*Task data*.

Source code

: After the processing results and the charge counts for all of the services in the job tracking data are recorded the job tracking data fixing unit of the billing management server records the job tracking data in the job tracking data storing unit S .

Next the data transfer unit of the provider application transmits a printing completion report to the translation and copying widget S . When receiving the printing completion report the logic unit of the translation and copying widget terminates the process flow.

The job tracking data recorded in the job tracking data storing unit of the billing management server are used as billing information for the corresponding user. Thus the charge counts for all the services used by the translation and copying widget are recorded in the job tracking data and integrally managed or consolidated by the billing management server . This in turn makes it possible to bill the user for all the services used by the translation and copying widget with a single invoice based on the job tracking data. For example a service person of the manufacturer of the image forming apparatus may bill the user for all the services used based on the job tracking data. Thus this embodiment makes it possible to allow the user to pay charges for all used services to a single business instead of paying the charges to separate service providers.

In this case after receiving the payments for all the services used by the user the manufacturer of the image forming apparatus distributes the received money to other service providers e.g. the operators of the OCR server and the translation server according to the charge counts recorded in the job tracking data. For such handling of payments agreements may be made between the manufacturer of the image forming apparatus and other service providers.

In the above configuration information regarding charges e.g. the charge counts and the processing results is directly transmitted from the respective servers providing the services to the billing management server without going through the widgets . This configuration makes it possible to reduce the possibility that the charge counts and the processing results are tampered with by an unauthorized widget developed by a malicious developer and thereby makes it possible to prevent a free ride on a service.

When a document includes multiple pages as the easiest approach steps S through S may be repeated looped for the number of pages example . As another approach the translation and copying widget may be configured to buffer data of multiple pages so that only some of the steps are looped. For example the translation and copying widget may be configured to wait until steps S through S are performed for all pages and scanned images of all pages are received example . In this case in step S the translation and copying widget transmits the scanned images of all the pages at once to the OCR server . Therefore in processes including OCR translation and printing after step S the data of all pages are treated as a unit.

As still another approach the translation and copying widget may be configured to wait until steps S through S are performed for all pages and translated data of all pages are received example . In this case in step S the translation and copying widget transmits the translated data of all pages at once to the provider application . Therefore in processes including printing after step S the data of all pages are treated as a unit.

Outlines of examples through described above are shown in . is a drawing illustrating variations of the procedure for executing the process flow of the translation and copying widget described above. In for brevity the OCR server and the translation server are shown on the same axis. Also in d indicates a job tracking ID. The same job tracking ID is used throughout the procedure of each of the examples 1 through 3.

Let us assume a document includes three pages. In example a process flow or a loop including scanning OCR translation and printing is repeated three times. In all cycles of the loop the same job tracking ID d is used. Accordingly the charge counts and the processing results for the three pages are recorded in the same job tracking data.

*What the task requires*. Which lines of the data above contain the word "going" with the same capitalization? Show each of those lines in full.

*Response area*.
In the above configuration information regarding charges e.g. the charge counts and the processing results is directly transmitted from the respective servers providing the services to the billing management server without going through the widgets . This configuration makes it possible to reduce the possibility that the charge counts and the processing results are tampered with by an unauthorized widget developed by a malicious developer and thereby makes it possible to prevent a free ride on a service.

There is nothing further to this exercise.